Search code examples
c++multithreadingatomicmemory-barriersstdatomic

is this memory order correct?


std::atomic<bool> x{ false };
std::atomic<bool> y{ false };

// thread 1
y.store(true, std::memory_order_seq_cst);
x.store(true, std::memory_order_release);

// thread2
while (!x.load(std::memory_order_relaxed);
assert(y.load(std::memory_order_seq_cst)); // !!!

Can the assert fail?

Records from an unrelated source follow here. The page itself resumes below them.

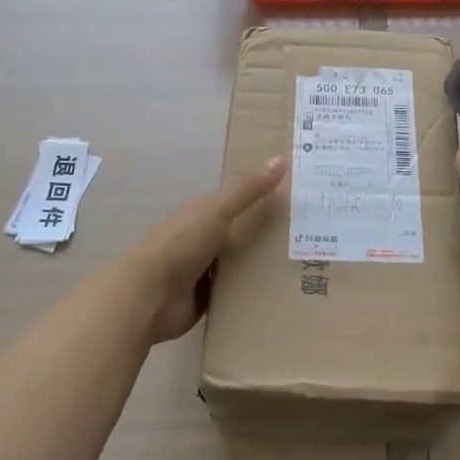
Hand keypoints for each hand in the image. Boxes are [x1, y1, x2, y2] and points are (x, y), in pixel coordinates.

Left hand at [123, 156, 287, 343]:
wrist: (150, 296)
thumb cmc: (182, 244)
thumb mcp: (217, 210)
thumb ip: (247, 189)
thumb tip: (281, 158)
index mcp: (202, 215)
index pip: (237, 202)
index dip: (262, 197)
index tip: (296, 199)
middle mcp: (203, 240)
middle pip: (241, 234)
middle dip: (268, 236)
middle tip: (309, 238)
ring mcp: (203, 272)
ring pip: (240, 265)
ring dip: (261, 267)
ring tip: (302, 268)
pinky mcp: (205, 300)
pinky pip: (234, 293)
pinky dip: (251, 293)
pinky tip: (278, 294)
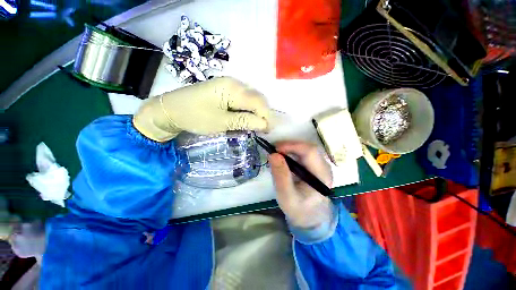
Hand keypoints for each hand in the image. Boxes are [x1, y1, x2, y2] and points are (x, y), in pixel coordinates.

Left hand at [133, 77, 270, 140]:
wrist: (170, 110)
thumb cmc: (195, 116)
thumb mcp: (221, 122)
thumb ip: (244, 121)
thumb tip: (264, 124)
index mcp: (233, 88)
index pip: (258, 102)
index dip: (266, 116)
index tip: (268, 131)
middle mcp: (234, 82)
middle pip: (257, 98)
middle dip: (263, 114)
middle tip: (263, 129)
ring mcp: (230, 85)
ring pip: (252, 98)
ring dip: (256, 112)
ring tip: (256, 125)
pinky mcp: (225, 90)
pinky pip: (243, 99)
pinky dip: (248, 109)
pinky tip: (246, 117)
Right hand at [269, 141, 332, 228]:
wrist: (310, 217)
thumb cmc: (298, 209)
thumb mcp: (286, 196)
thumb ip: (281, 176)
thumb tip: (273, 155)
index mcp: (322, 175)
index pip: (310, 151)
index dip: (292, 146)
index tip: (275, 149)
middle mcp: (324, 167)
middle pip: (309, 147)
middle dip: (290, 145)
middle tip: (274, 150)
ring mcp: (320, 165)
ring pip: (306, 148)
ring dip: (290, 147)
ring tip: (276, 153)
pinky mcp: (314, 165)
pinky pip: (303, 153)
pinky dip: (291, 152)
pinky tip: (283, 156)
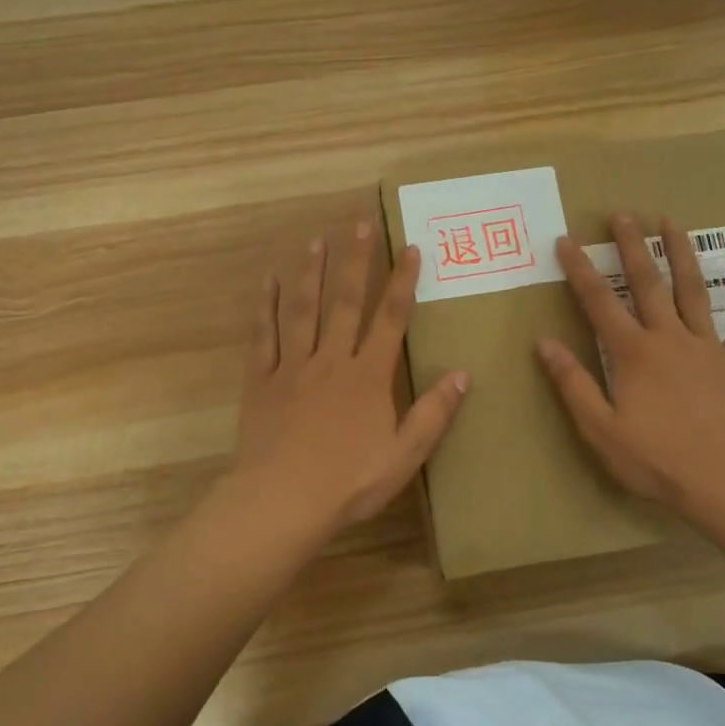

My understanding is: while reading x is "relaxed", once "thread 2" sees the write by "thread 1" it can't see y as false because the write to y happens before the write to x.

The memory order is replicated from a real-life case and could be weaker for this sample, but I haven't changed it to not miss any subtleties.


Solution

  • Yes, ISO C++ allows the y.load to take a value from before x.load saw a true, because x.load isn't acquire or stronger.

    (More formally, it doesn't create a happens-before before the writer and reader that put y.store before y.load)

    On many ISAs (such as x86 or PowerPC) it wouldn't be possible to observe it in practice, x86 because LoadLoad reordering isn't allowed in general, and PowerPC because a seq_cst load involves some fencing before the instruction (perhaps to block IRIW reordering), which ends up being sufficient to block LoadLoad reordering even with earlier relaxed loads. https://www.cl.cam.ac.uk/~pes20/cpp/cpp0xmappings.html shows PowerPC's load(seq_cst) being hwsync; ld; cmp; bc; isync. hwsync is a full barrier, the same instruction they use for atomic_thread_fence(seq_cst).

    But you might be able to observe this on AArch64 where LDR (load(relaxed) can reorder with a later LDAR (load(seq_cst)). To actually see it, you probably need the variables in separate cache lines, and for the loop exit branch to be correctly predicted, otherwise the later SC load won't get into the pipeline until after the spin-loop load has produced a value (and branch mispredict recovery has re-steered the front-end to fetching from the correct path).